Individuals with a PRS in the top 1% for T1D [Type 1 diabetes] have a 30-fold increased chance of developing the condition compared to the general population; however, given that the population prevalence of T1D is approximately 0.3%, these “high-risk” individuals still have only approximately a 9% chance of developing T1D in their lifetimes (Sharp et al. 2019). In other words, such offspring would still have more than a 90% chance of not developing T1D.

The math here is more generally applicable. There is a serious danger that such analyses, whether of embryos or adults, will generate both false negatives and false positives, missing many people who are seriously at risk and scaring many people who may not get sick.

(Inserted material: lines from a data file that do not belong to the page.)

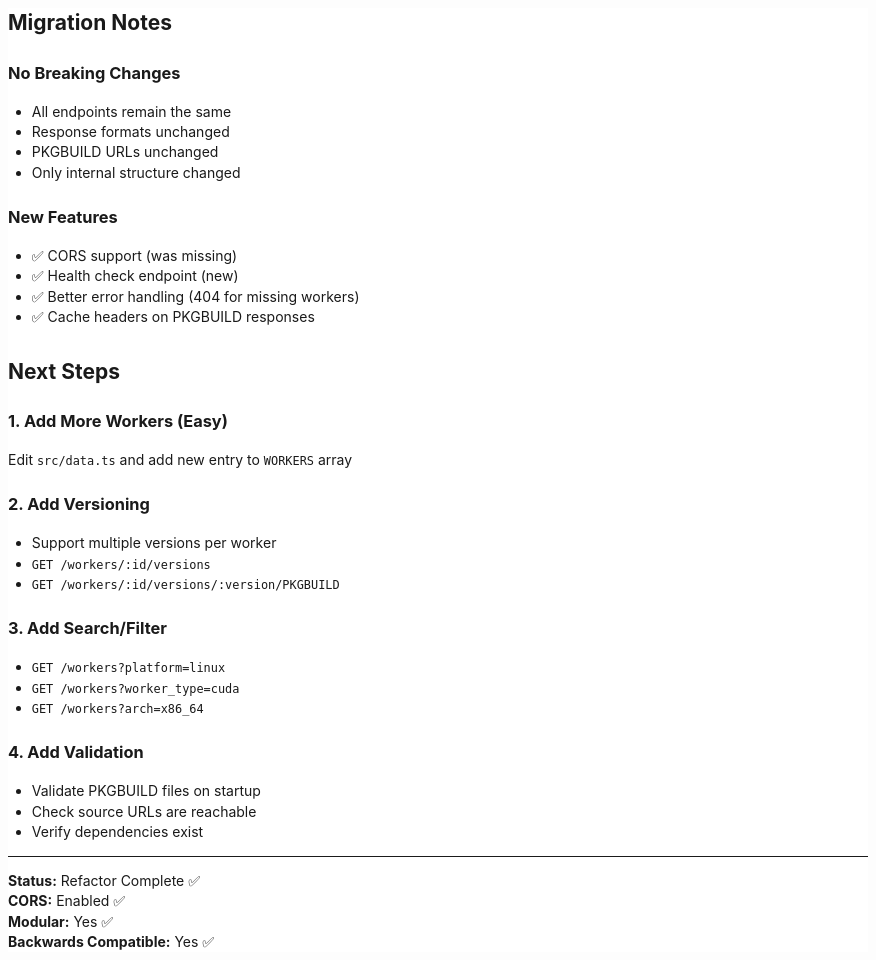## Migration Notes

### No Breaking Changes
- All endpoints remain the same
- Response formats unchanged
- PKGBUILD URLs unchanged
- Only internal structure changed

### New Features
- ✅ CORS support (was missing)
- ✅ Health check endpoint (new)
- ✅ Better error handling (404 for missing workers)
- ✅ Cache headers on PKGBUILD responses

## Next Steps

### 1. Add More Workers (Easy)
Edit `src/data.ts` and add new entry to `WORKERS` array

### 2. Add Versioning
- Support multiple versions per worker
- `GET /workers/:id/versions`
- `GET /workers/:id/versions/:version/PKGBUILD`

### 3. Add Search/Filter
- `GET /workers?platform=linux`
- `GET /workers?worker_type=cuda`
- `GET /workers?arch=x86_64`

### 4. Add Validation
- Validate PKGBUILD files on startup
- Check source URLs are reachable
- Verify dependencies exist

---

**Status:** Refactor Complete ✅  
**CORS:** Enabled ✅  
**Modular:** Yes ✅  
**Backwards Compatible:** Yes ✅
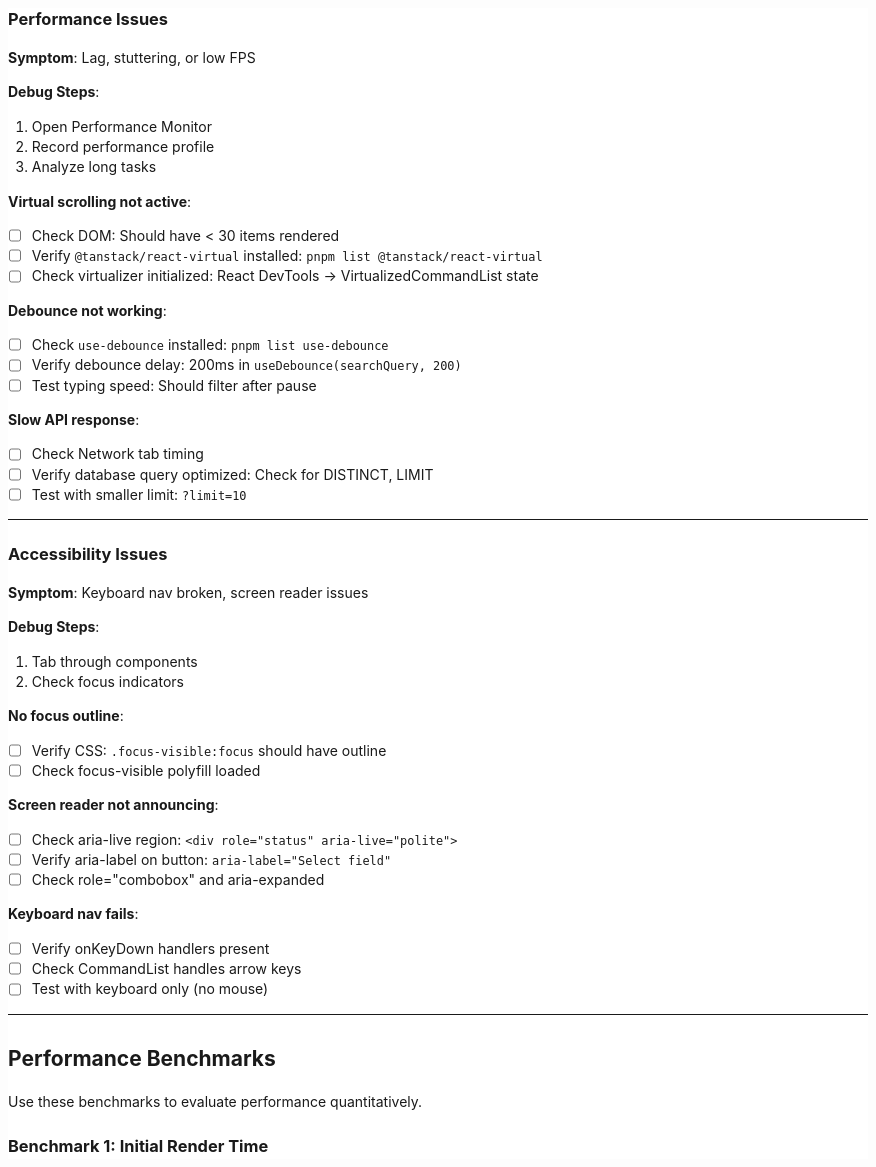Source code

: 
### Performance Issues

**Symptom**: Lag, stuttering, or low FPS

**Debug Steps**:
1. Open Performance Monitor
2. Record performance profile
3. Analyze long tasks

**Virtual scrolling not active**:
- [ ] Check DOM: Should have < 30 items rendered
- [ ] Verify `@tanstack/react-virtual` installed: `pnpm list @tanstack/react-virtual`
- [ ] Check virtualizer initialized: React DevTools → VirtualizedCommandList state

**Debounce not working**:
- [ ] Check `use-debounce` installed: `pnpm list use-debounce`
- [ ] Verify debounce delay: 200ms in `useDebounce(searchQuery, 200)`
- [ ] Test typing speed: Should filter after pause

**Slow API response**:
- [ ] Check Network tab timing
- [ ] Verify database query optimized: Check for DISTINCT, LIMIT
- [ ] Test with smaller limit: `?limit=10`

---

### Accessibility Issues

**Symptom**: Keyboard nav broken, screen reader issues

**Debug Steps**:
1. Tab through components
2. Check focus indicators

**No focus outline**:
- [ ] Verify CSS: `.focus-visible:focus` should have outline
- [ ] Check focus-visible polyfill loaded

**Screen reader not announcing**:
- [ ] Check aria-live region: `<div role="status" aria-live="polite">`
- [ ] Verify aria-label on button: `aria-label="Select field"`
- [ ] Check role="combobox" and aria-expanded

**Keyboard nav fails**:
- [ ] Verify onKeyDown handlers present
- [ ] Check CommandList handles arrow keys
- [ ] Test with keyboard only (no mouse)

---

## Performance Benchmarks

Use these benchmarks to evaluate performance quantitatively.

### Benchmark 1: Initial Render Time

Genome-wide association studies and polygenic risk scores are being offered up as sophisticated approaches to genomic analysis. But taking a step back, are they really more meaningful than the “gene-for” claims of yesteryear? And taking one more step back, are they the best use of scientific expertise to improve individual and public health? It may be that governments and scientists alike are putting their resources in the wrong direction. Healthcare, housing, and education may be better investments. And we really do not want to revive the Gene of the Week.